De plus, il en fit tenir un à Aquilée, en 381, où, en une seule session, qui dura depuis une heure de l'après midi jusqu'à sept heures du soir, Pallade et Secondien, évêques d'Illyrie, furent convaincus d'hérésie, confondus dans la discussion et condamnés comme coupables des blasphèmes d'Arius. Il envoya aussi à Constantinople le célèbre saint Zénobe, depuis évêque de Florence, pour consoler les fidèles cruellement persécutés par l'empereur Valens, qui s'était déclaré pour l'Arianisme. Enfin, ce fut par son autorité qu'en la même année 381 et en la même ville, se tint le second concile général de l'Eglise, composé de cent cinquante évêques d'Orient, où Arius et Macédonius furent condamnés, et où la foi orthodoxe, que la cruauté de ce prince semblait avoir éteinte et réduite au tombeau, fut heureusement ressuscitée. Damase le confirma et le reçut, en ce qui touchait la doctrine, comme une des règles de la foi : ce qui lui a donné le nom et la force de concile œcuménique, quoiqu'en effet les évêques d'Occident n'y fussent pas, et qu'il ne s'y fut trouvé qu'un assez petit nombre de ceux de l'Eglise grecque.

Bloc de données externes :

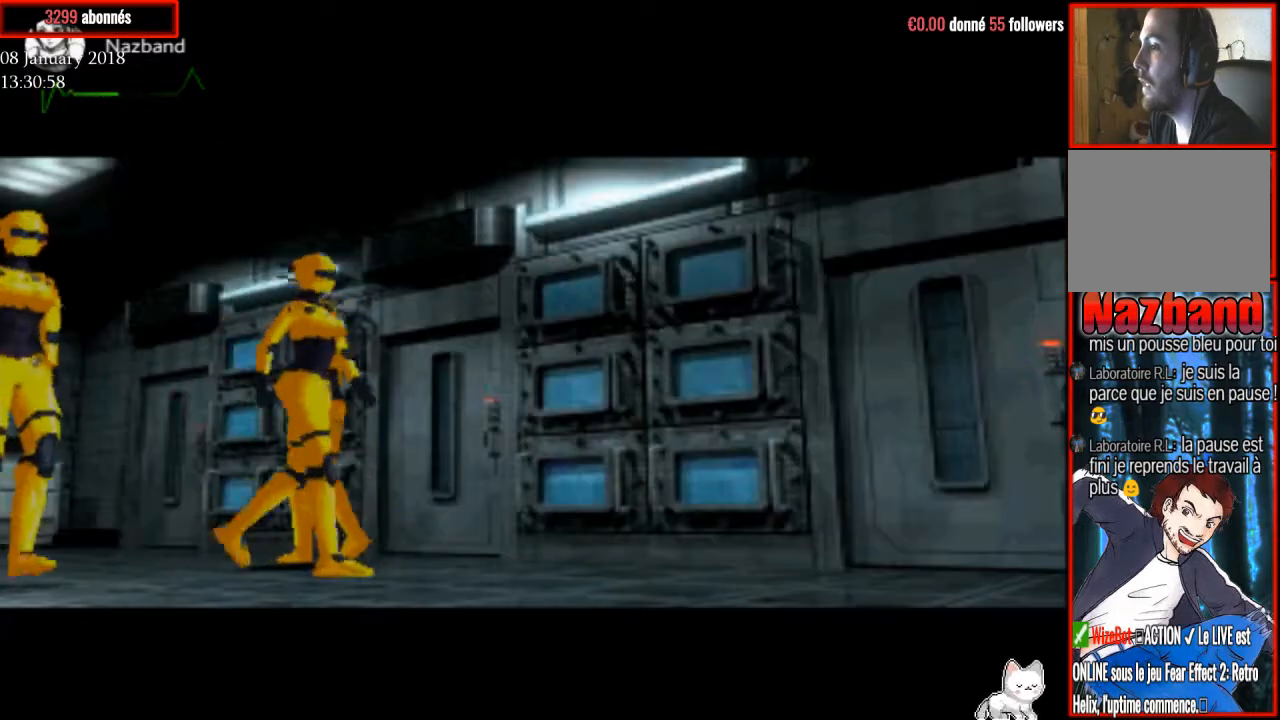
{"buttons": ["DPAD_UP", "DPAD_LEFT"], "right_stick": "center", "events": [[133, "DPAD_LEFT", "up"], [233, "DPAD_RIGHT", "down"], [333, "DPAD_RIGHT", "up"], [467, "DPAD_LEFT", "down"]]}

Outre le soin et la diligence qu'apporta ce généreux Pontife à bannir les hérésies de toute la terre, il s'étudia aussi à retrancher les abus qui s'étaient glissés dans l'Eglise. Entre les épîtres qui lui sont attribuées dans la collection des conciles, il y en a une aux évêques d'Afrique, où, après avoir établi la primauté du Saint-Siège, il fait de très sages constitutions, principalement touchant les accusations des clercs et des évêques, dont quelques-unes ont été insérées dans le corps du droit canon. Il y en a une autre aux évêques de Numidie, où il condamne l'usurpation des chorévêques, lesquels, n'étant que simples prêtres, et n'ayant pas reçu la consécration épiscopale, ne laissaient pas de s'attribuer le droit d'ordonner des prêtres et des ministres, de bénir les religieuses, de consacrer les églises ; de faire le saint Chrême, de conférer la confirmation et de réconcilier publiquement les pénitents : ce qui n'appartient qu'aux véritables évêques.

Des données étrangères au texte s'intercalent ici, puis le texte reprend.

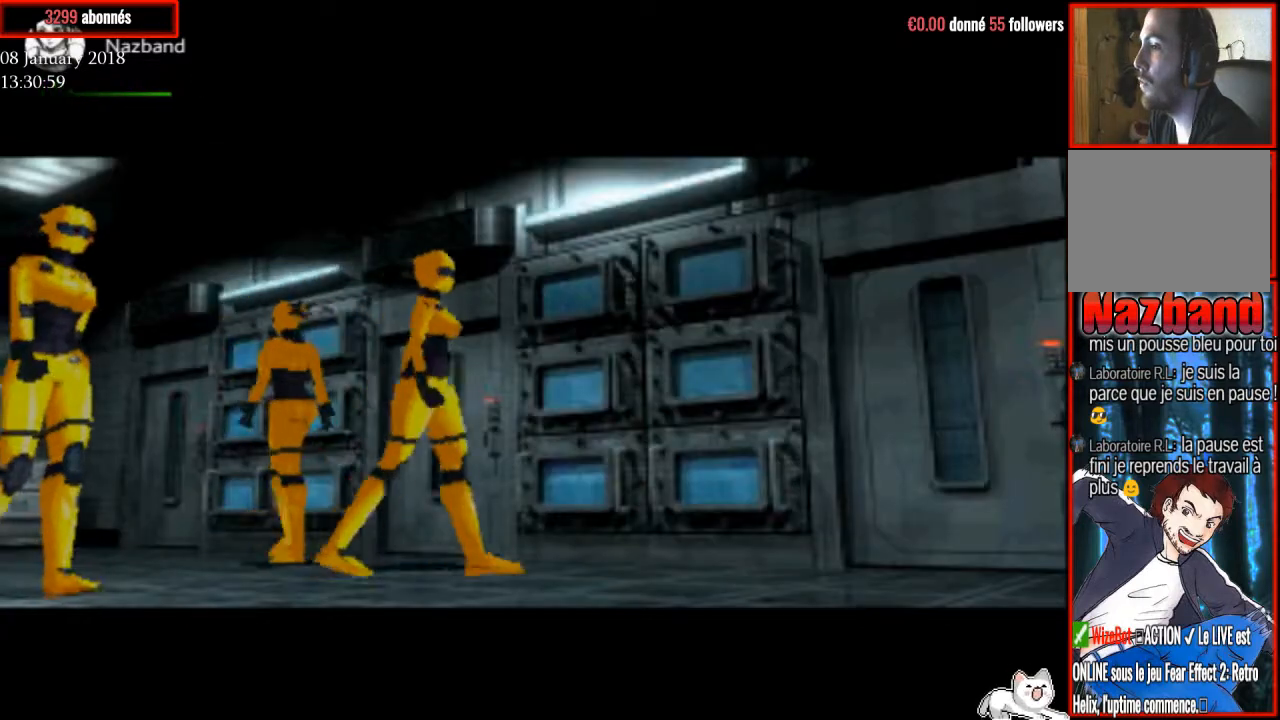
{"buttons": ["DPAD_LEFT"], "right_stick": "center", "events": [[67, "DPAD_UP", "up"]]}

Par ailleurs, il régla la psalmodie et fit chanter en Occident les psaumes de David, selon la correction des Septante, que saint Jérôme avait faite par son ordre. Il introduisit aussi la coutume de dire Alleluia dans l'église hors le temps de Pâques, au lieu qu'auparavant on ne le disait à Rome qu'en ce temps de réjouissance extraordinaire. Il bâtit deux églises dans la ville : l'une de Saint-Laurent, auprès du théâtre de Pompée, l'autre sur la voie Ardéatine. Il orna le lieu où les bienheureux apôtres saint Pierre et saint Paul avaient longtemps reposé, et que l'on appelait la Platonie. Il trouva plusieurs corps saints et les fit mettre dans des tombeaux honorables, autour desquels il fit graver des vers qui faisaient mention de leurs triomphes. Il fit aussi construire un baptistère magnifique, dont le poète Prudence fait une riche description dans la huitième de ses hymnes.

En cinq ordinations qu'il célébra, selon la coutume, au mois de décembre, il consacra trente et un prêtres, deux diacres et soixante-deux évêques. Enfin, après avoir gouverné saintement l'Eglise au milieu de tant de tribulations, dix-huit ans, deux mois et dix jours, il fut appelé au ciel pour recevoir la récompense de ses travaux, le 11 décembre 384. Dieu le rendit illustre par plusieurs miracles ; car à son invocation des malades furent guéris et des énergumènes délivrés des démons qui les possédaient. Il avait aussi, pendant sa vie, rendu la vue à un aveugle qui l'avait perdue depuis treize ans.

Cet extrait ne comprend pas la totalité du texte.